Comme vous venez de l’entendre, les soldats ennemis ont célébré cette fête ensemble. Ils ont entonné des chants de Noël, partagé leur repas et joué au football. Quelque temps plus tard, cependant, la magie de cette nuit s'est évanouie et la guerre a repris son cours. Bien qu'ils aient célébré ces fêtes ensemble peu de temps auparavant, le carnage impitoyable a continué.

Au total, 18 millions de personnes ont été victimes de cette guerre. Parmi eux, près de 10 millions étaient des soldats qui ont combattu pour la paix. Aujourd'hui, en particulier, nous tenons, lors de cette commémoration, à leur rendre hommage.

Pendant des siècles, les guerres ont fait partie de l'Europe d'aujourd'hui. Mais lorsque le ministre français des affaires étrangères, Robert Schumann, a formulé l'idée européenne pour la première fois en 1950, l'Europe, comme nous la connaissons aujourd'hui, a commencé à se construire. Depuis 70 ans nous vivons en paix. C’est la période la plus longue de notre histoire, ce qui fait de l'Europe un projet de paix extraordinairement réussi. La guerre en Europe est aujourd'hui inimaginable, non seulement parce que nous coopérons sur le plan économique, mais aussi parce que nous encourageons activement la paix en résolvant les conflits par la négociation plutôt que de le faire dans les tranchées. Aujourd'hui, l'Union Européenne offre à un demi-milliard d'Européens une vie de liberté et de sécurité et a reçu le prix Nobel de la paix pour avoir diffusé la paix, la réconciliation, la démocratie et les droits de l'homme.

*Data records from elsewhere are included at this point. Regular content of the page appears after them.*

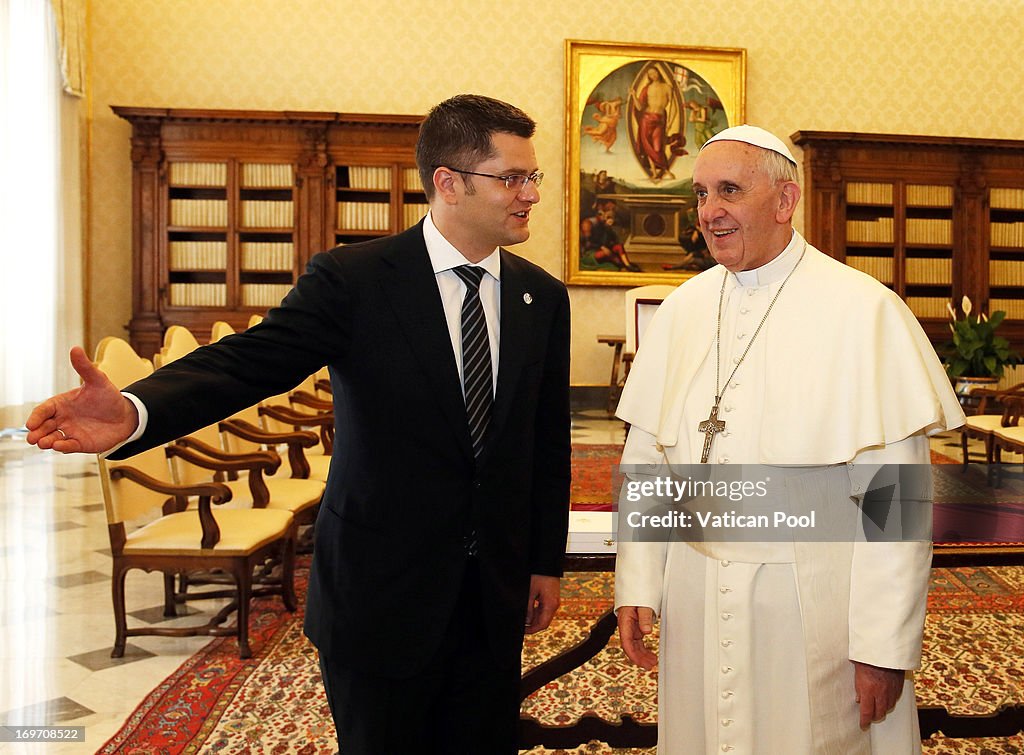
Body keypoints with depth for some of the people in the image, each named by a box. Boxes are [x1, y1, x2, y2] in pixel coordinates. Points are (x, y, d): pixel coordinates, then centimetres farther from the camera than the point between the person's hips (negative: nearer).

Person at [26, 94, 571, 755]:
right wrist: (136, 412, -40)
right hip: (380, 588, -3)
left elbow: (550, 441, 7)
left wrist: (547, 562, 9)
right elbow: (252, 361, -21)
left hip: (495, 593, 4)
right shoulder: (352, 279, -10)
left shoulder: (544, 297, 3)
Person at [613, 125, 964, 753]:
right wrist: (637, 584, 1)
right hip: (696, 597, 4)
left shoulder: (864, 311, -12)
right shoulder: (682, 310, 3)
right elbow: (645, 460, 4)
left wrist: (886, 646, -13)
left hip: (815, 601, -4)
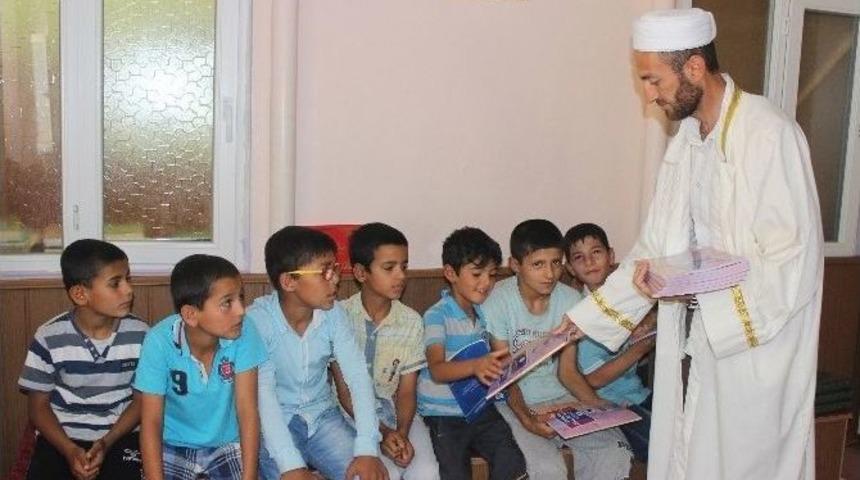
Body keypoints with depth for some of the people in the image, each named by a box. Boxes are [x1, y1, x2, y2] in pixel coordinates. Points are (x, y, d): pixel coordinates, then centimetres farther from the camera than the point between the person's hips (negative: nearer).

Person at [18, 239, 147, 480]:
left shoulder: (140, 335, -7)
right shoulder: (49, 338, -8)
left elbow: (142, 399, 0)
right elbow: (38, 405, -2)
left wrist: (106, 443, -13)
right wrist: (70, 451, -16)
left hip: (119, 436, 0)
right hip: (61, 439, 0)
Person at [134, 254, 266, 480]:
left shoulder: (243, 334, -21)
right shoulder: (160, 341, -23)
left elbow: (248, 412, -17)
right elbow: (151, 422, -18)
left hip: (227, 443, 1)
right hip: (172, 446, -1)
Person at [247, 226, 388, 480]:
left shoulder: (333, 314, -7)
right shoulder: (258, 320, -19)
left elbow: (358, 376, -13)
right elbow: (262, 394, -26)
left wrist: (367, 448, -25)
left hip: (322, 416, 3)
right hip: (275, 422, -3)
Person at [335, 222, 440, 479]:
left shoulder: (411, 321, -3)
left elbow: (406, 391, 0)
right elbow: (345, 392, -9)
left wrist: (402, 433, -19)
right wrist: (382, 433, -19)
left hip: (395, 411, 3)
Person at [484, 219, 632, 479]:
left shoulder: (571, 300, -1)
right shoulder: (498, 302, -14)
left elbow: (567, 371, 2)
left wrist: (598, 405, -14)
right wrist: (526, 418, -27)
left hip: (561, 399, 4)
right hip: (516, 404, -4)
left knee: (615, 453, -17)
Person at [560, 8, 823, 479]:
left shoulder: (771, 135, -17)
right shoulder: (688, 136, 6)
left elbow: (795, 262, -18)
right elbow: (655, 243, 12)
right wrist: (584, 318, 7)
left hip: (756, 348, -7)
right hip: (699, 341, 7)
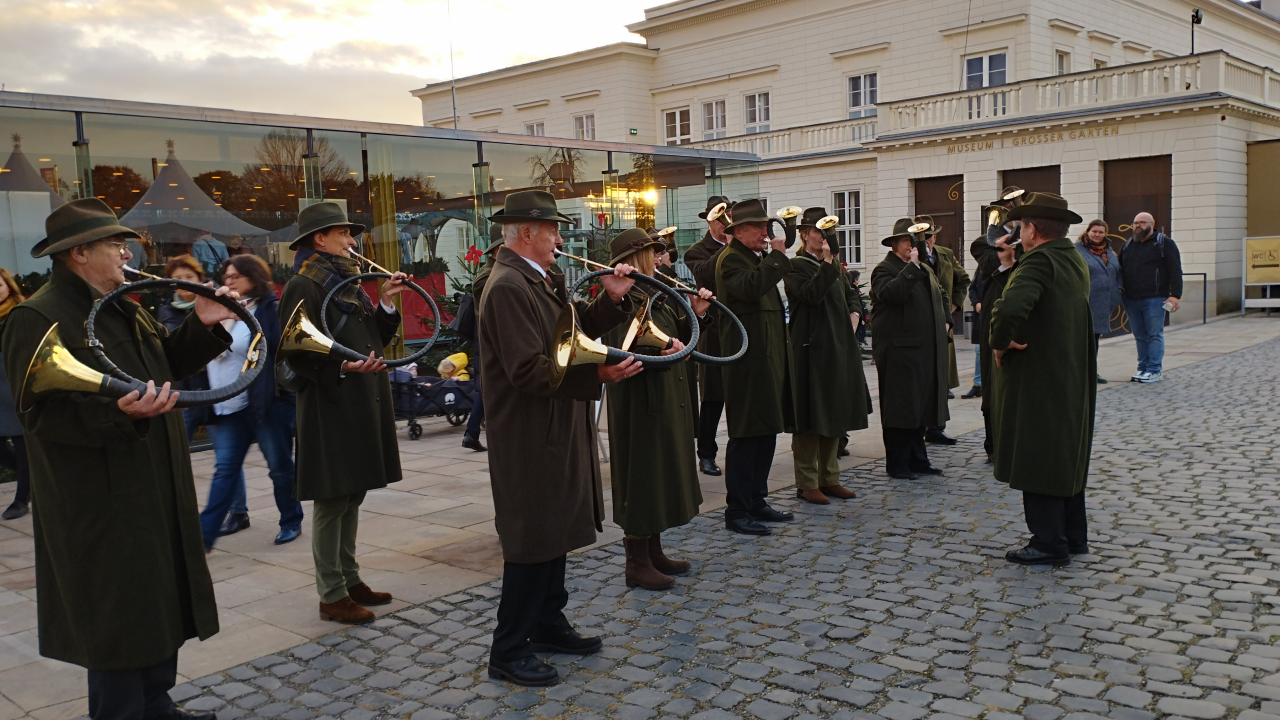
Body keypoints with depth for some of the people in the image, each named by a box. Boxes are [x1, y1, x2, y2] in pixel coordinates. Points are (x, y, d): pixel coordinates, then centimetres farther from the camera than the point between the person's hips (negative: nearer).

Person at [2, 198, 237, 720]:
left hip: (156, 491, 9)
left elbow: (167, 363, 20)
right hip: (104, 506, -9)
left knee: (162, 603, 18)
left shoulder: (125, 309, 13)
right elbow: (43, 413, -23)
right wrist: (118, 411, -38)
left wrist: (201, 326, 5)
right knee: (120, 619, 0)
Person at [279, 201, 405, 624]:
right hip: (329, 407, -9)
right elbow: (300, 354, -17)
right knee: (331, 501, -2)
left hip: (362, 405, 9)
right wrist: (342, 367, -31)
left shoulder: (347, 282, 17)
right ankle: (332, 595, 7)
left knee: (352, 496, 14)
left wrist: (385, 303, 4)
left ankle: (349, 579, 25)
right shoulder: (303, 286, -9)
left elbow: (373, 339, 16)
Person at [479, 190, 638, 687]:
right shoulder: (508, 287, -19)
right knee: (531, 543, -2)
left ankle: (548, 626, 33)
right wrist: (597, 374, -31)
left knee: (555, 533, 18)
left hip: (555, 434, 10)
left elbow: (578, 328, 16)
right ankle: (509, 652, 10)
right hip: (529, 440, -10)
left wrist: (612, 299, 1)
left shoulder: (539, 282, 13)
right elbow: (529, 369, -26)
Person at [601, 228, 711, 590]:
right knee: (642, 474, -2)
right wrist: (661, 348, -41)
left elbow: (675, 337, 15)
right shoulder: (624, 300, -16)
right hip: (640, 403, -10)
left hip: (666, 400, 10)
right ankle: (637, 564, 9)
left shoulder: (654, 297, 13)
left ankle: (654, 552, 28)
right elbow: (624, 352, -27)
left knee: (661, 473, 16)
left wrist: (693, 315, 2)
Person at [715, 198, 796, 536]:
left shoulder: (757, 258, 22)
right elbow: (751, 287, -30)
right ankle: (737, 511, -1)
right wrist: (776, 256, -21)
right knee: (746, 435, -7)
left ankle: (756, 502, 21)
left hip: (769, 358, 10)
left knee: (766, 431, 12)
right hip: (749, 360, -10)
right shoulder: (731, 258, -9)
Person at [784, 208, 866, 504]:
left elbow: (850, 294, 28)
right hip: (812, 349, -8)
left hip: (839, 348, 8)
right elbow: (811, 294, -24)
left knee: (835, 414, 12)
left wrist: (854, 314, 10)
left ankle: (829, 477, 21)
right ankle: (807, 483, 4)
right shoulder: (796, 266, -7)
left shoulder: (833, 266, 17)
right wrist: (827, 263, -22)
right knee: (810, 417, -4)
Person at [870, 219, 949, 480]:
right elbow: (892, 293, -27)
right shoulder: (884, 270, -7)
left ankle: (917, 459, 21)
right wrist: (912, 266, -20)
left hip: (927, 350, 8)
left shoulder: (925, 270, 20)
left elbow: (941, 296, 34)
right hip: (900, 352, -8)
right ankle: (897, 464, 5)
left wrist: (945, 321, 18)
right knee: (900, 408, -3)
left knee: (922, 406, 12)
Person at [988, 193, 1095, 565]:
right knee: (1066, 456, 17)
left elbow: (1010, 307, -35)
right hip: (1073, 378, 10)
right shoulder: (1075, 260, 10)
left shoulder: (1040, 260, -19)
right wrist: (1011, 267, 11)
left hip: (1036, 380, -9)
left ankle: (1049, 542, 6)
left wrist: (999, 342, -20)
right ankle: (1072, 535, 27)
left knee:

Il est de notre devoir en tant que citoyen de maintenir cette paix et de la préserver à l'avenir.
Il est de notre devoir d'enseigner aux jeunes et aux générations futures ce qui s'est passé afin qu'eux aussi reconnaissent que cela ne doit pas se reproduire. Car ce n'est que la connaissance du passé qui permet d’éviter que de tels conflits se reproduisent.

Mesdames et Messieurs, nous vous remercions de votre attention.